She accomplished it.
The 2014 Brain Blast occurred last night at Edison Commons, and Ri stood nervous but proud at her poster about horses. She practiced the night before with me and did fabulous. The first time she read off her poster but made eye contact with me every once in a while. The second time she tried without reading it and she struggled a bit. I told her to look at the poster when she needed to if she got lost.
She has a knack of being able to bulls– when she doesn’t know the answer. I asked her what a horseshoe was made of and she responded without flinching “it’s made of 100 different metals.”
Hmm, really. I gently asked her how she knew that and she gently noted back to me “she just did.” I think this could either be a very good sign that she can stay composed under pressure or a very bad sign that she can lie through her teeth! I let her know that her dad is amazing at being able to answer questions that he doesn’t know the answers to and she’s inherited his quick thinking. But, she’s gotta be careful to not purposefully lie about things. I showed her Wikipedia and it’s description of what’s in a horseshoe.

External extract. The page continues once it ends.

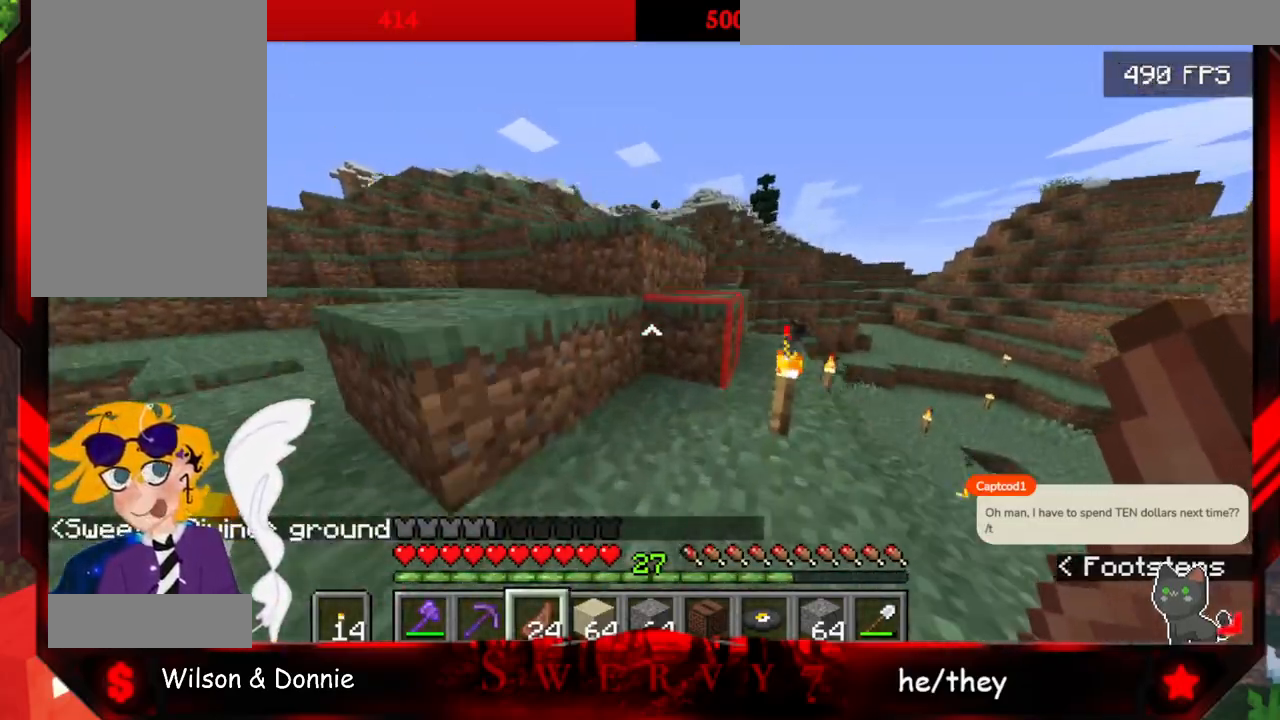
{"keys": ["d", "space", "w"], "mouse": [], "events": []}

Basically two metals, maybe three or four. She lurched back and looked surprised.
The day of Brain Blast, she did not want to practice. She wouldn’t practice with David or my mom. I took her for a quick walk when I got home from work to calm her down. She was nervous but not overly so. We couldn’t find her name when we arrived because another girl had set up camp in her spot. We didn’t let Ri know (no unnecessary stress) and we set up in another location next to a “Cheesehead” (his project was how to make cheese). A few of his friends came up and started tasting the cheese samples. No one approached Ri. My mama bear sonar went off. I had to fight my urge to grab a random parent and ask him to hear Ri’s presentation. I did inform her that lots of kids were just hanging out and people were passing by their posters.
She seemed a little dejected but then her teacher came by and listened and asked questions. I had to move away so I didn’t butt in and tell Ri what to say. Let her be her, Mom! I kept that mantra in my head the rest of the night whenever I wanted to help her talk about the bridle she had as an exhibit or some of the fun facts she wrote down (actually, I did mention a fun fact once to keep the conversation going – I couldn’t resist).

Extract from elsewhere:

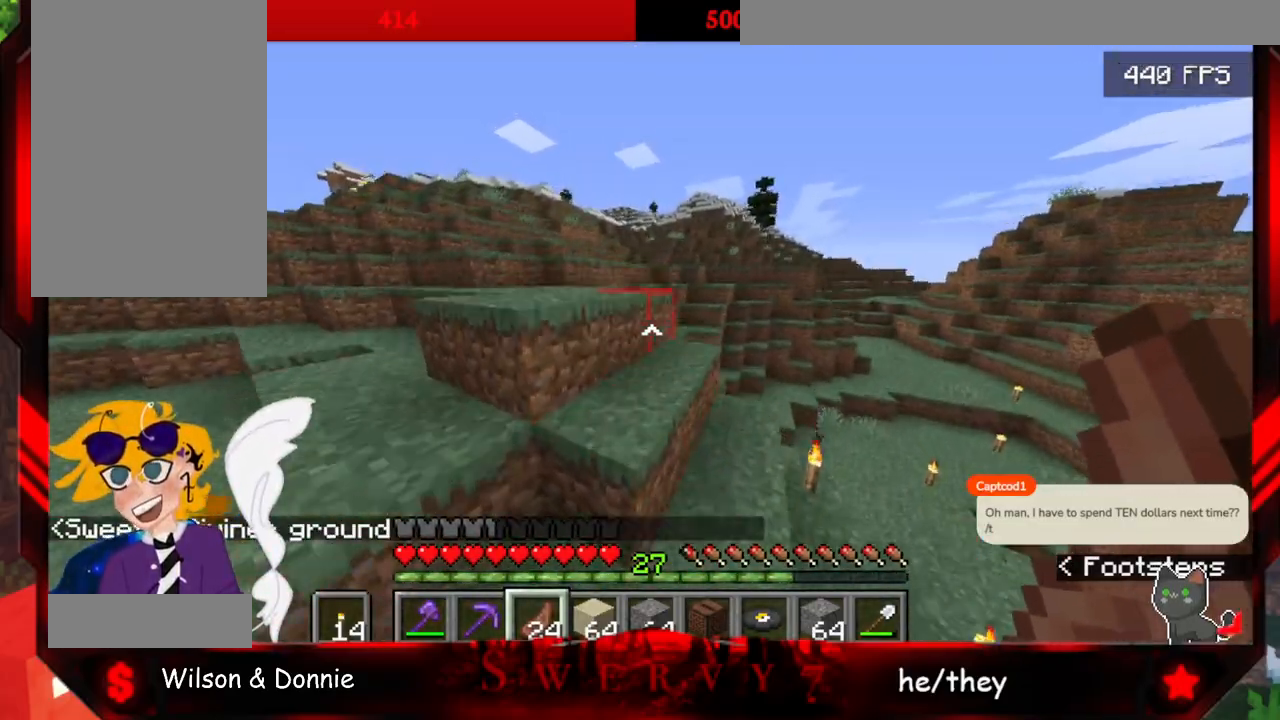
{"keys": ["w"], "mouse": [], "events": [[67, "space", "up"], [450, "d", "up"]]}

She did really well with staying calm under pressure. She kept asking the time so I knew she was ready to go. But we hung in for an hour. Mario was very sweet with her, too. These two take care of each other, for sure. When I whispered to him that Ri was a little nervous and anxious for people to see her poster, he walked up to her and hugged her. Then he asked her to tell him about horses. It was darling.
She asked if she could walk around and see other people’s projects. She hung with a few boys from her class and watched their experiments. She ate a cupcake. She seemed fine and dandy. It was me that was a nervous wreck. We left an hour later and she picked Bob Evans for dinner (Cap City was first but the wait was too long). I asked her if she had fun. She hesitantly said yes. I asked if she’d do anything different next year and she answered “I’d do an experiment to attract more people.”
I thought that was extremely mature and self-aware of her. She didn’t throw a tantrum that less people approached her than she expected. She didn’t blame anyone. She didn’t make excuses. She acknowledged reality and took accountability. Her horse presentation was good and something she enjoyed talking about but she also accepted the fact that kids seemed more attracted to experiments. I’m telling you, she is wise beyond her years.
While at Bob Evans, Mario had a meltdown because he wanted to see pictures of his food choices rather than mere words (yes, that is our Mario). Ri gently consoled him and then said “we will get you extra yummy chocolate chip pancakes and I will play tic-tac-toe with you until our food comes, ok little buddy?” He smiled and hugged her. Yep, wise beyond her years.